Israël a également manœuvré pour accroître la coopération avec deux autres pays clés de la Ligue arabe : les Émirats arabes unis et Oman. Avec les Emirats, elle est même allée jusqu'à mener des exercices militaires dans des bases américaines et en Méditerranée, ce qui était impensable il y a quelques décennies à peine. Et Nétanyahou a effectué une visite inattendue à Mascate, Oman, en 2018. Le ministère omanais des affaires étrangères a déclaré, à l'occasion de cette visite historique, qu'Israël était désormais « un pays accepté au Moyen-Orient ». Grâce à cette stratégie de rapprochement avec les pays arabes de la région, Nétanyahou entend revendiquer pour lui, devant ses citoyens, un leader intéressé par la réalisation de la paix dans une région fragile comme le Moyen-Orient.

L'ennemi commun 

Il y a une raison évidente au rapprochement diplomatique progressif entre les pays arabes et Israël. Il n'y a pas grand-chose dans la diplomatie qui unit plus que la perception d'avoir un ennemi commun, encore plus si cet ennemi a la possibilité d'acquérir des armes nucléaires dans le futur. L'Iran est ainsi devenu la principale raison pour laquelle les pays qui ne reconnaissent même pas Israël ont choisi de commencer à normaliser leurs relations bilatérales. Isoler l'Iran est le grand objectif du bloc arabe dirigé par l'Arabie saoudite et son prince héritier Mohammed bin Salman, et partagé par Israël. Contrecarrer l'influence de l'Iran au Moyen-Orient, que ce soit en Irak, au Yémen, en Syrie ou au Liban, est la première priorité stratégique de la monarchie saoudienne.  

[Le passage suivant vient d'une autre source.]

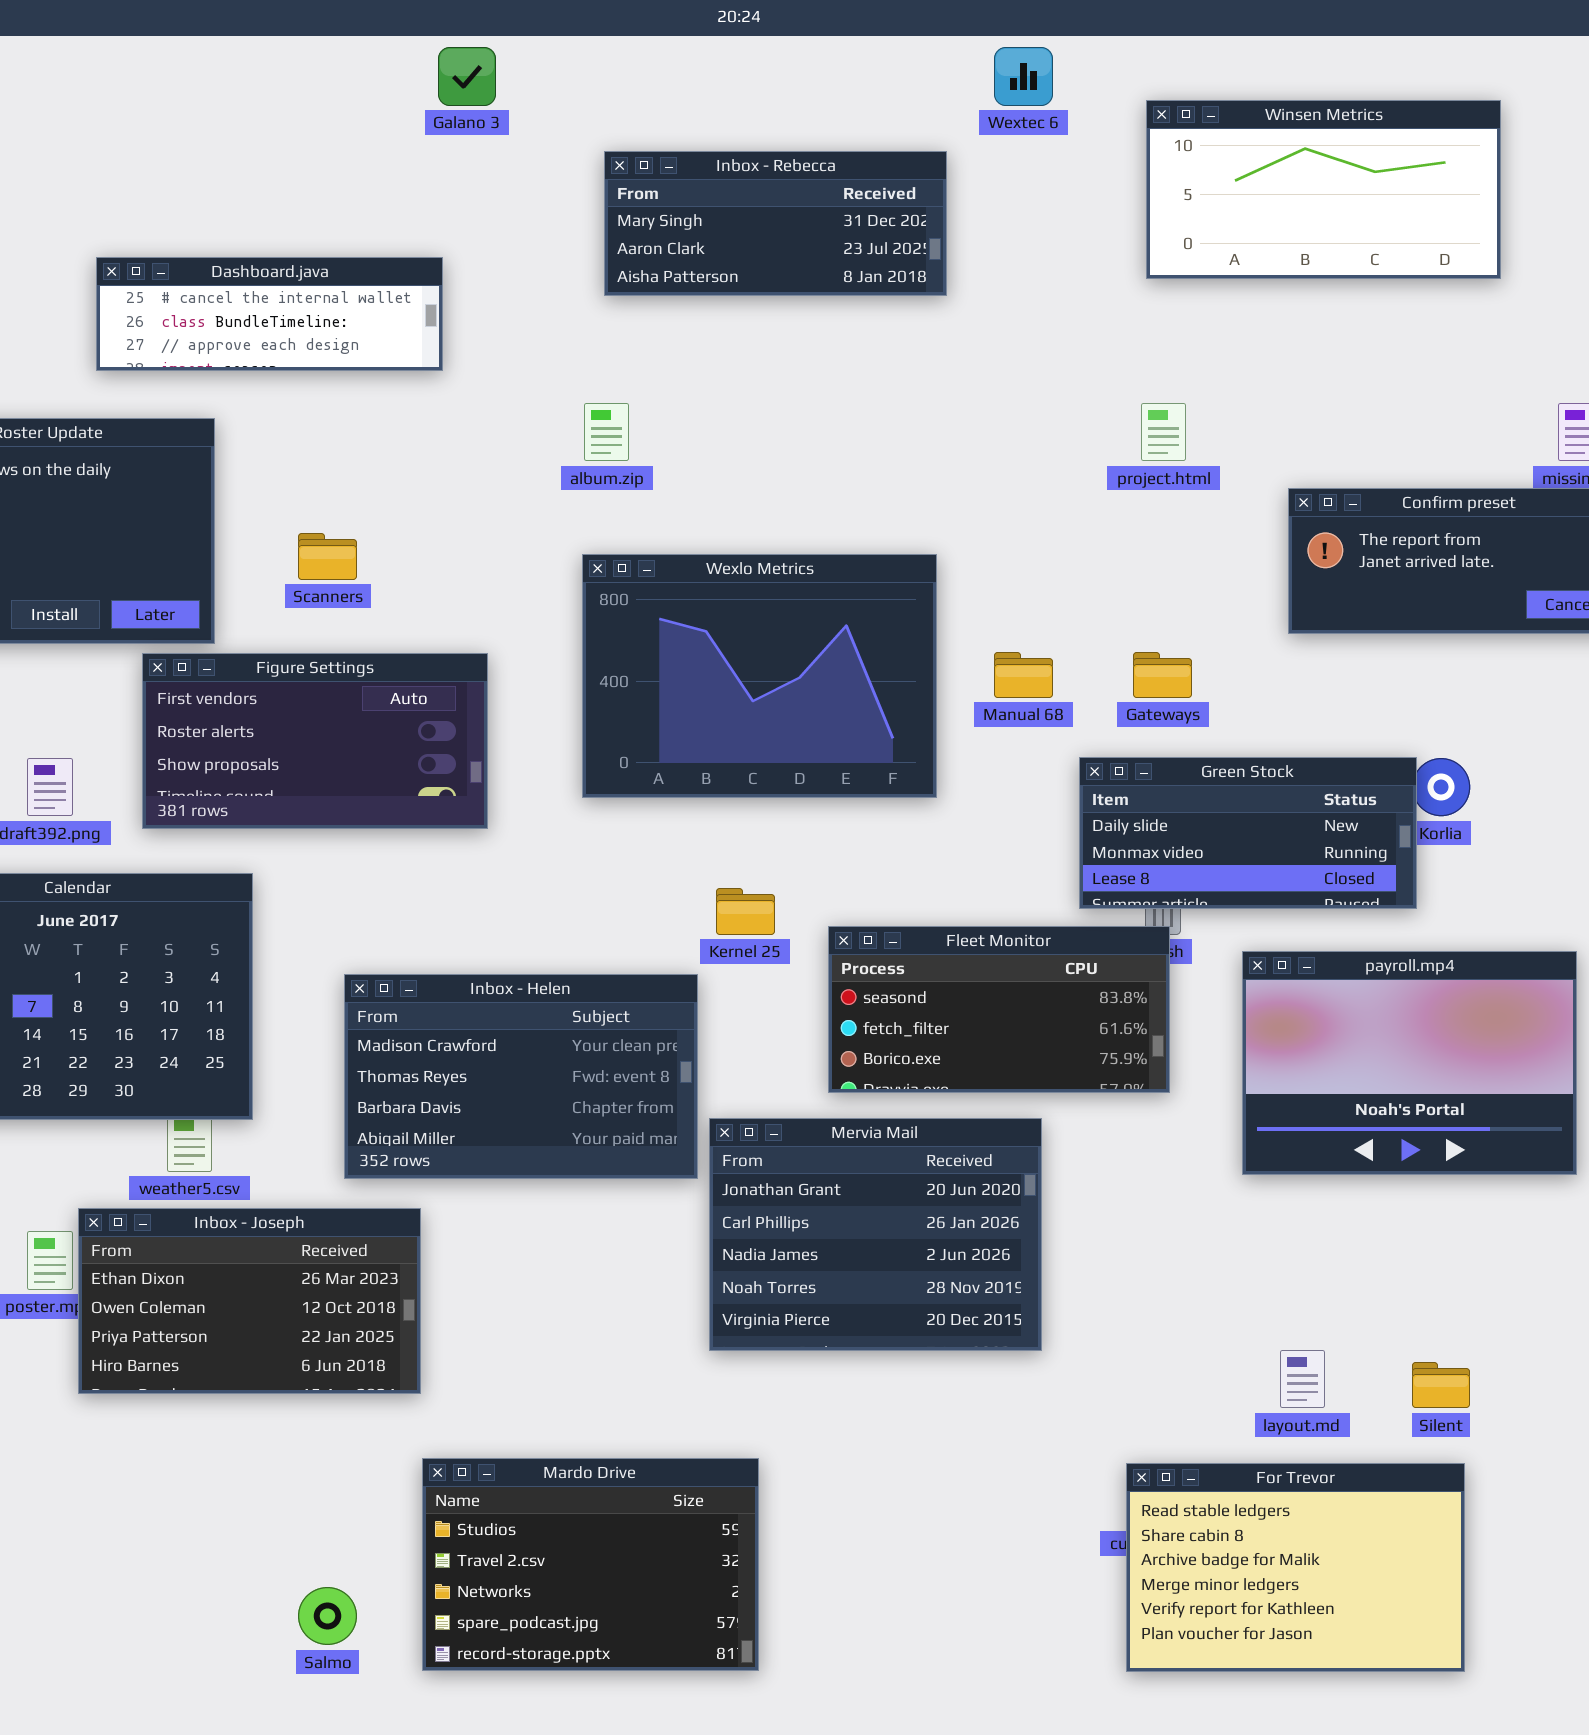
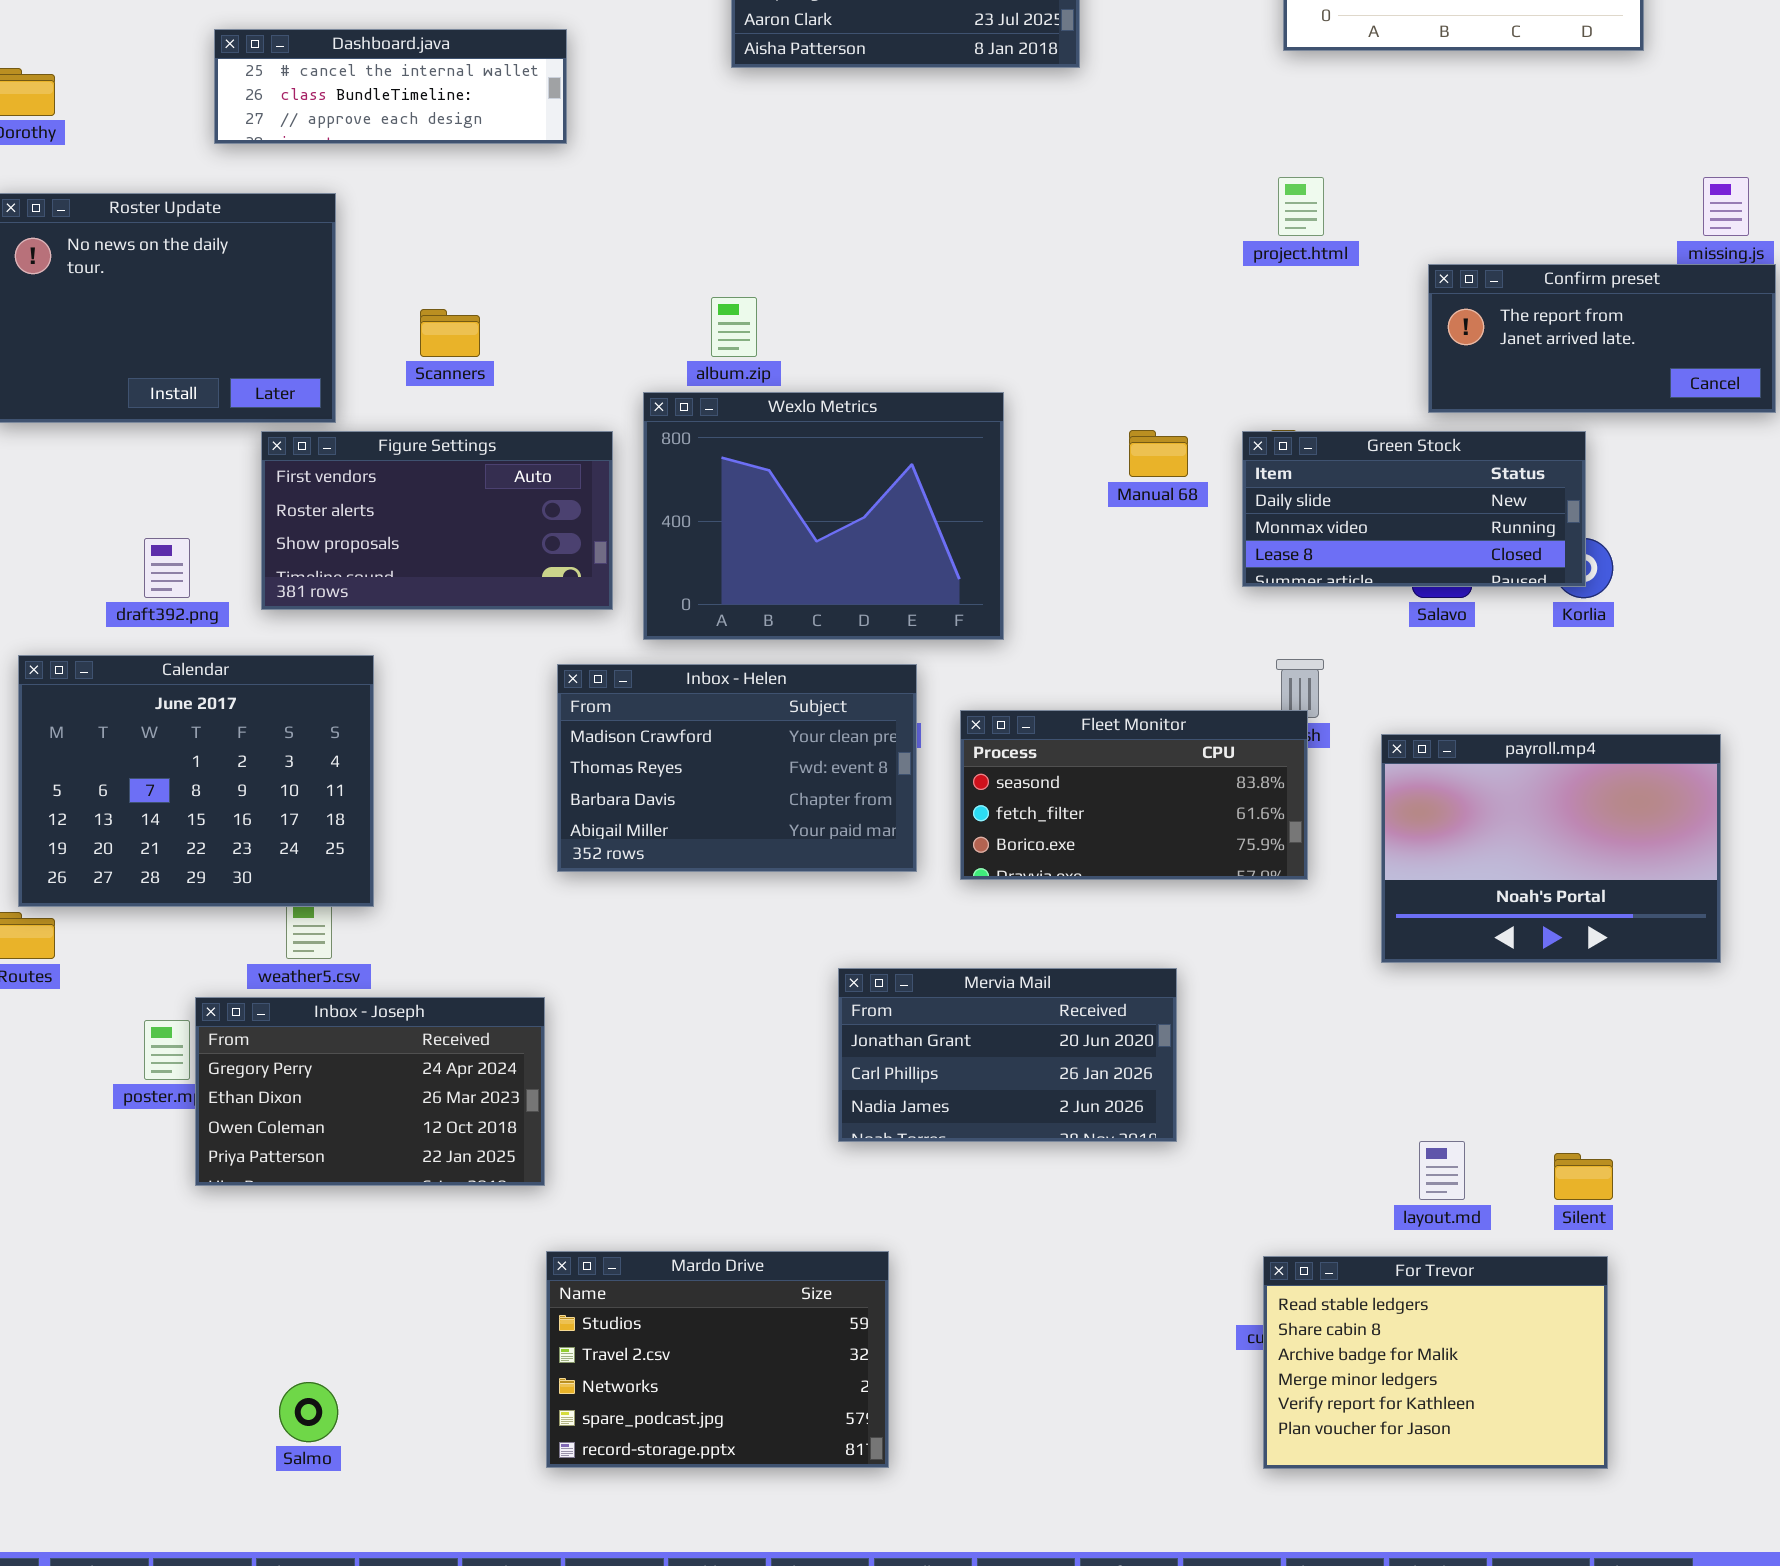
album.zip: [584,403,629,461] -> [711,297,757,357], moved
Wexlo Metrics: [582,554,937,798] -> [643,392,1004,640], moved
Green Stock: [1079,757,1417,909] -> [1242,431,1586,587], moved
Inbox - Helen: [344,974,698,1179] -> [557,664,917,872], moved
Mervia Mail: [709,1118,1042,1351] -> [838,968,1177,1142], resized
Inbox - Joseph: [78,1208,421,1394] -> [195,997,545,1186], scrolled up 1 row
Salmo: [298,1587,357,1645] -> [279,1382,338,1442], moved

Le bloc arabe a longtemps été la plus grande vitrine de la cause palestinienne pour exposer ses revendications à la communauté internationale, mais les intérêts géopolitiques ont prévalu sur les revendications idéalistes de longue date de la souveraineté palestinienne. En d'autres termes, la peur de l'Iran a déplacé la cause palestinienne.
Il suffit de comparer deux cas pour comprendre le changement de cap du bloc arabe par rapport à la question palestinienne
. En 2009, tous les pays de la Ligue arabe ont explicitement soutenu la Palestine dans une demande présentée à la Cour pénale internationale de La Haye pour enquêter sur les crimes de guerre présumés commis par Israël dans la bande de Gaza. Ce soutien collectif de la Ligue arabe a été crucial pour donner une voix à la Palestine et a finalement conduit à la reconnaissance historique de la Palestine en tant qu'État observateur des Nations unies (sans droit de vote) en 2012.  

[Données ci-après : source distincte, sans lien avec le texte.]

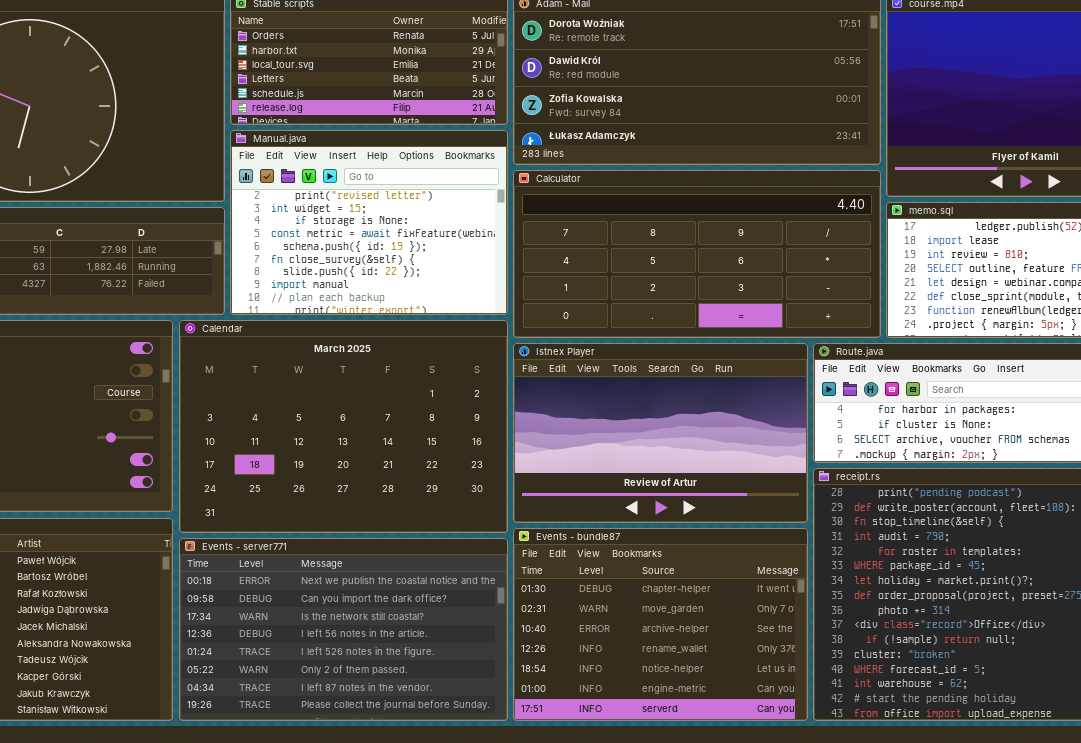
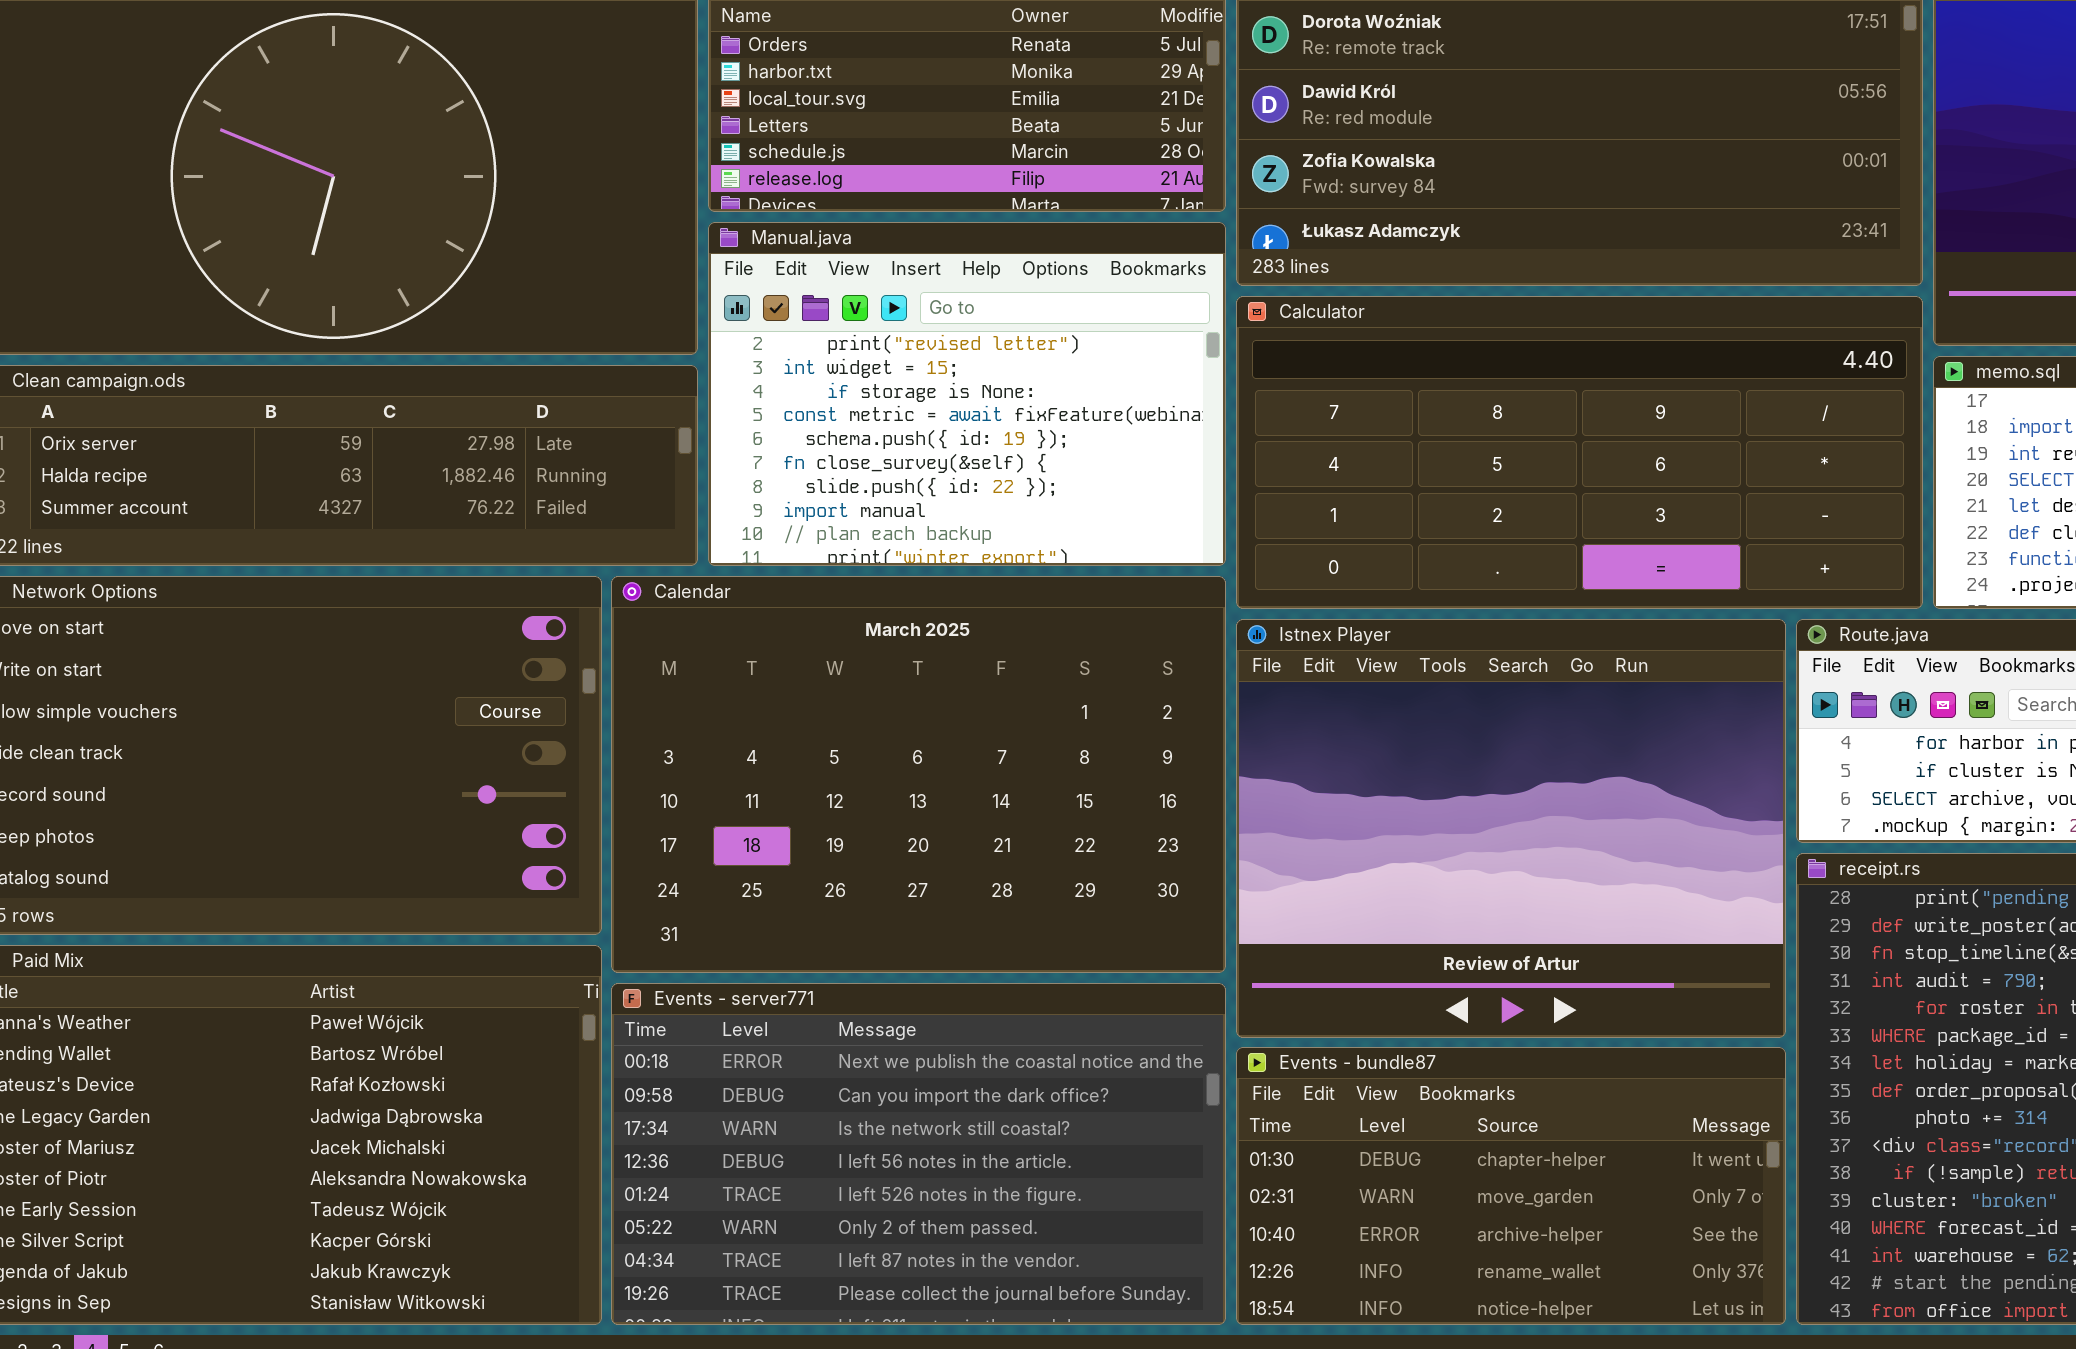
Istnex Player: [513,343,808,523] -> [1236,619,1786,1038], resized
Events - bundle87: [513,528,808,721] -> [1236,1047,1786,1325], resized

Une décennie plus tard, en 2020, Donald Trump a présenté son « Accord du siècle », un traité négocié sans la présence palestinienne et favorisant de manière disproportionnée les revendications d'Israël. Le fait que la plupart des États arabes aient soutenu ce plan (comme l'a démontré sa présentation à Washington, à laquelle ont assisté les ambassadeurs de Bahreïn, d'Oman et des Émirats arabes unis) montre que les temps où la cause palestinienne était au centre des revendications du monde arabe appartiennent au passé.  

Il est possible que, si dans les mois à venir le gouvernement israélien décide de procéder à l'annexion d'une grande partie de la Cisjordanie (un des deux territoires palestiniens avec Gaza) comme prévu dans l'Accord du Siècle, la réaction de ses voisins arabes sera cette fois plus énergique et plus critique à l'égard d'Israël. Cependant, il semble peu probable que le soutien à la cause palestinienne aille au-delà de déclarations cosmétiques sans effet réel. Bref, le bloc arabe semble avoir tourné la page, et au lieu de cela, la Palestine, et par extension ses cinq millions d'habitants, est laissée seule.